Vygotsky va alors émettre la théorie de la « zone proximale[31] de développement ». Admettons, écrit-il, que nous ayons déterminé chez deux enfants un âge mental équivalant à huit ans. Avec l’aide d’un adulte, l’un résout des problèmes correspondant à l’âge de 12 ans, tandis que l’autre ne peut résoudre que des problèmes correspondant à l’âge de 9 ans. C’est précisément cette différence qui définit la zone prochaine de développement. Elle est de 4 pour le premier enfant et de 1 pour le second. Ainsi, la zone prochaine de développement d’un élève est pour Vygotski « l’élément le plus déterminant pour l’apprentissage et le développement ». Car « ce que l’enfant sait faire aujourd’hui en collaboration, il saura le faire tout seul demain »[32].

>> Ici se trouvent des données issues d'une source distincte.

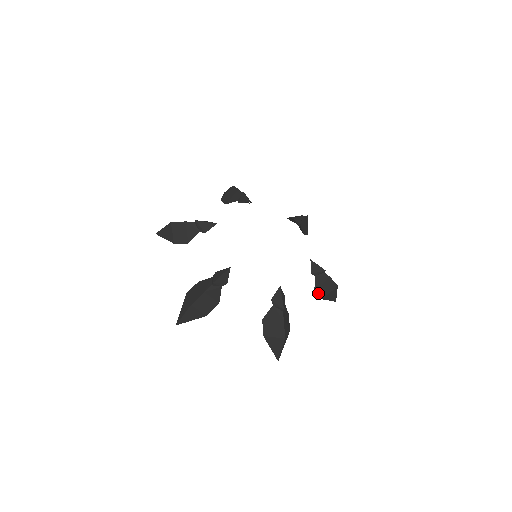
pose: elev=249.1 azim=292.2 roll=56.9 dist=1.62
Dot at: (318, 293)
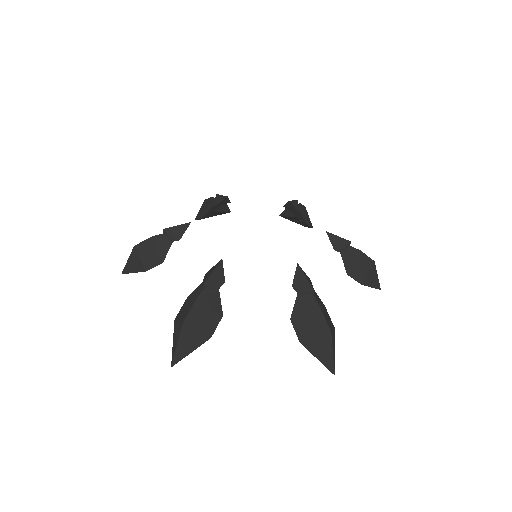
Dot at: (353, 277)
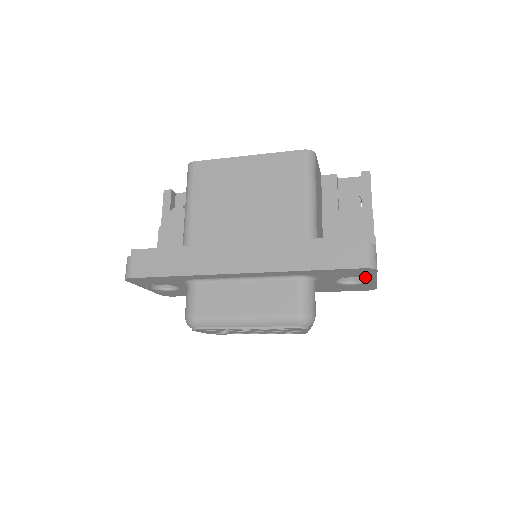
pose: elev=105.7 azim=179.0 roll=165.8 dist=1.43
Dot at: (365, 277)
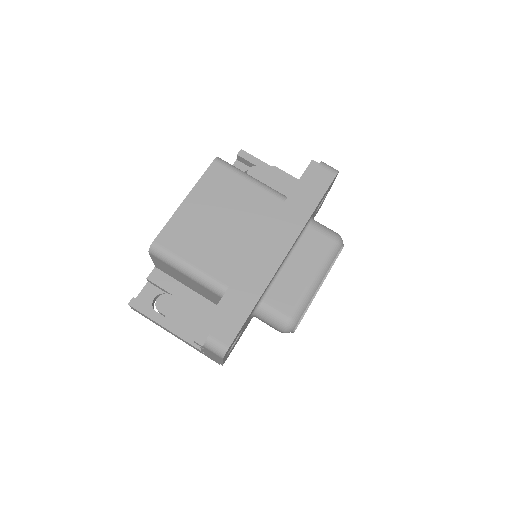
Dot at: (329, 189)
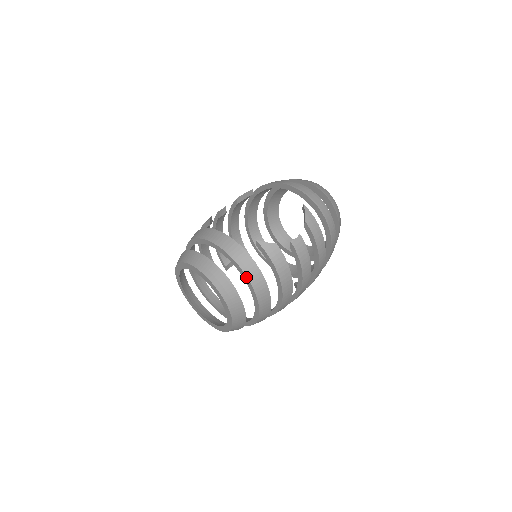
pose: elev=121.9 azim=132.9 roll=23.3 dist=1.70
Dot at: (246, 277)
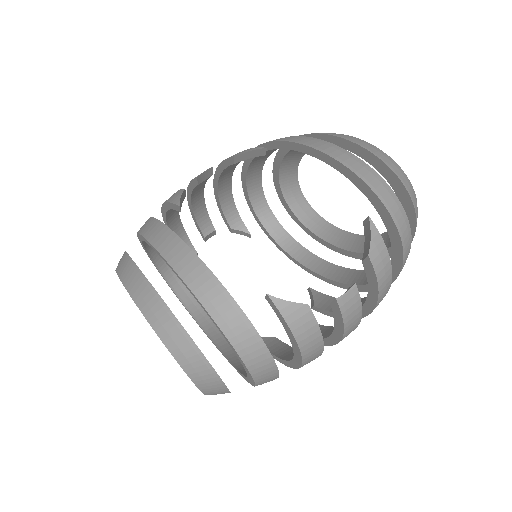
Dot at: (239, 357)
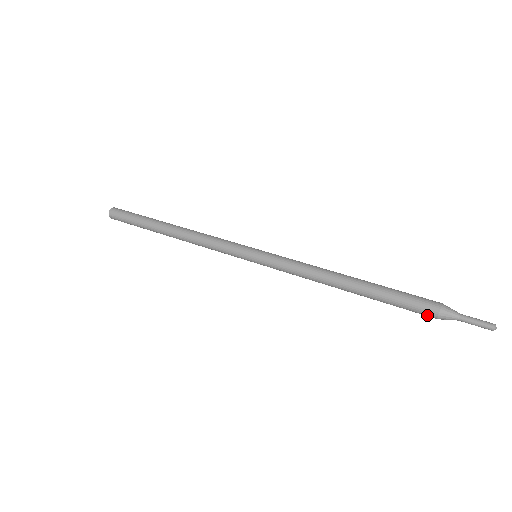
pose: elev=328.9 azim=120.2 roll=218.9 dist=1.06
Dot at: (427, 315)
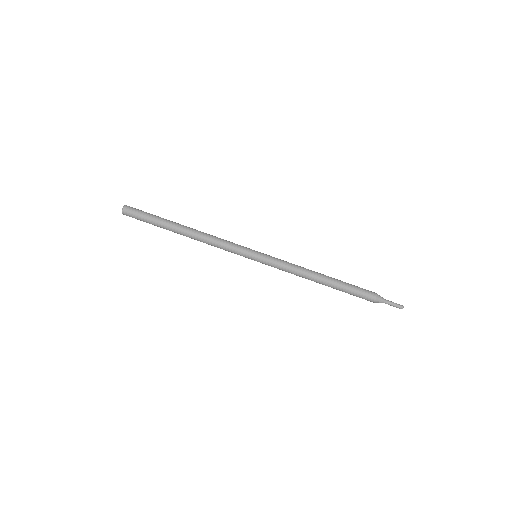
Dot at: occluded
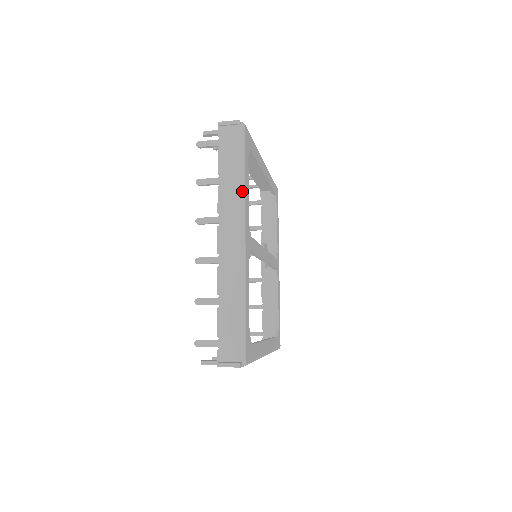
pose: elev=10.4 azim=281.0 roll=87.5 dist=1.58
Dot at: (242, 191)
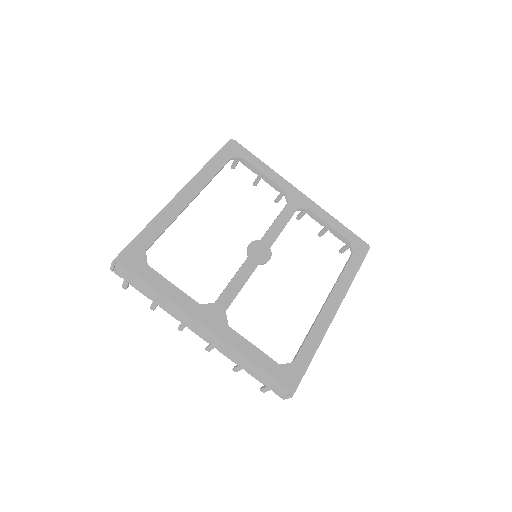
Dot at: (168, 302)
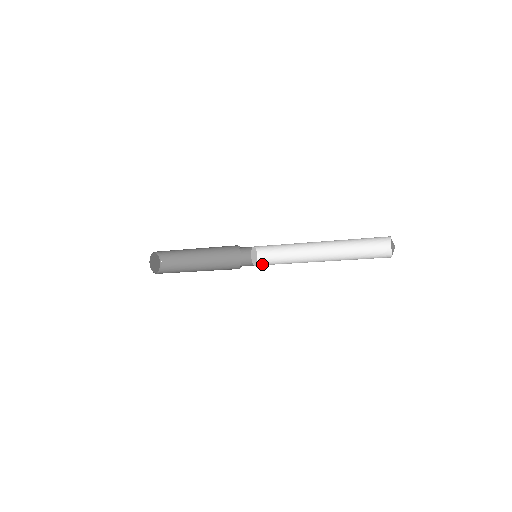
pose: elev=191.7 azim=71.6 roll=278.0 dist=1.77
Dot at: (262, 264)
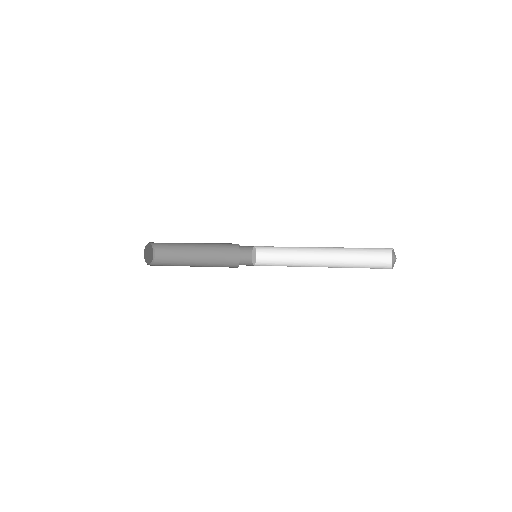
Dot at: (261, 264)
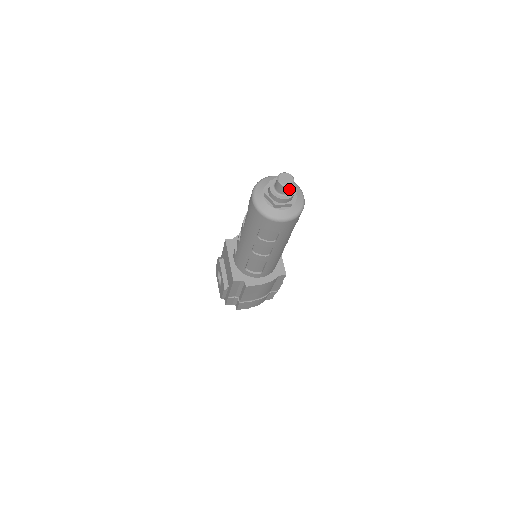
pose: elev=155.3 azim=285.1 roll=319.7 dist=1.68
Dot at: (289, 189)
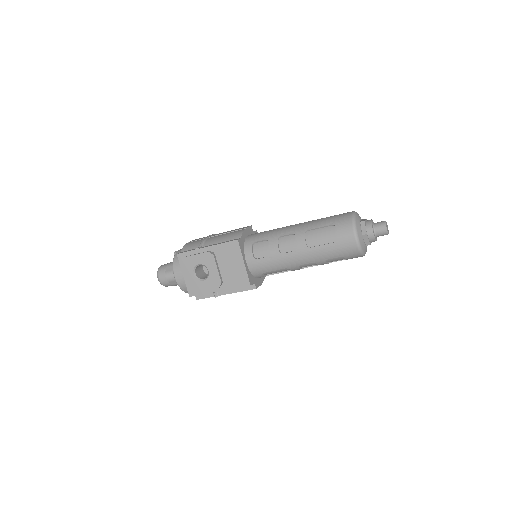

En somme, la zone proximale de développement se situe entre la zone d’autonomie (je peux le faire seul) et la zone de rupture (je suis incapable de le faire sans aide). La zone proximale de développement est définie comme la zone où l’élève, avec l’aide de ressources extérieures, est capable d’exécuter une tâche. L’élève considère le défi comme réaliste et la tâche à réaliser devient mobilisatrice.

L’enseignant doit donc veiller à proposer des situations d’apprentissage qui évitent soit de se retrouver en zone de rupture (trop difficile), soir en zone d’autonomie (trop facile). Il lui faudra différencier les contenus, les structures et proposer des situations d’apprentissage diversifiées visant la zone proximale de développement de chaque élève.

Respecter la zone proximale de développement des élèves est donc fondamental pour permettre à chacun de progresser et donc, d’être capable d’apprendre. Cela nécessite, évidemment, de pratiquer une pédagogie différenciée, et de mettre en place des pratiques pédagogiques telles que, par exemple, celles décrites plus haut dans le texte.

Conclusion

Le chemin vers l’école inclusive implique avant tout de croire en les capacités de tous ses élèves. Il n’en est aucun qui ne soit capable d’apprendre et ce, même les plus fragiles (enfants de milieux défavorisés, enfants malades, enfants avec un ‘dys’ ou encore enfants ayant une déficience intellectuelle).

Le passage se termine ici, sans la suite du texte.